→ **WHAT IS EXPECTED**
Only the lines from the one containing "Монета 25 рублей Мультипли..." through the last line below should be written out, exactly and with both ends kept.

### EXCERPTED DATA

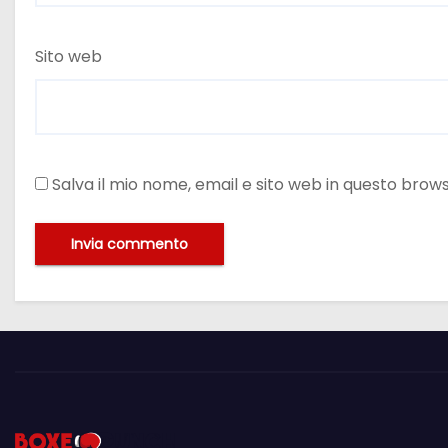
Sito web
Salva il mio nome, email e sito web in questo bro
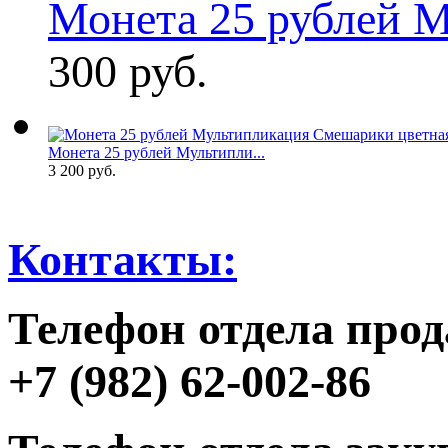
Монета 25 рублей М
300 руб.
Монета 25 рублей Мультипли...
3 200 руб.
Контакты:
Телефон отдела прод
+7 (982) 62-002-86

######

→ **RESULT**
Монета 25 рублей Мультипли...
3 200 руб.
Контакты:
Телефон отдела прод
+7 (982) 62-002-86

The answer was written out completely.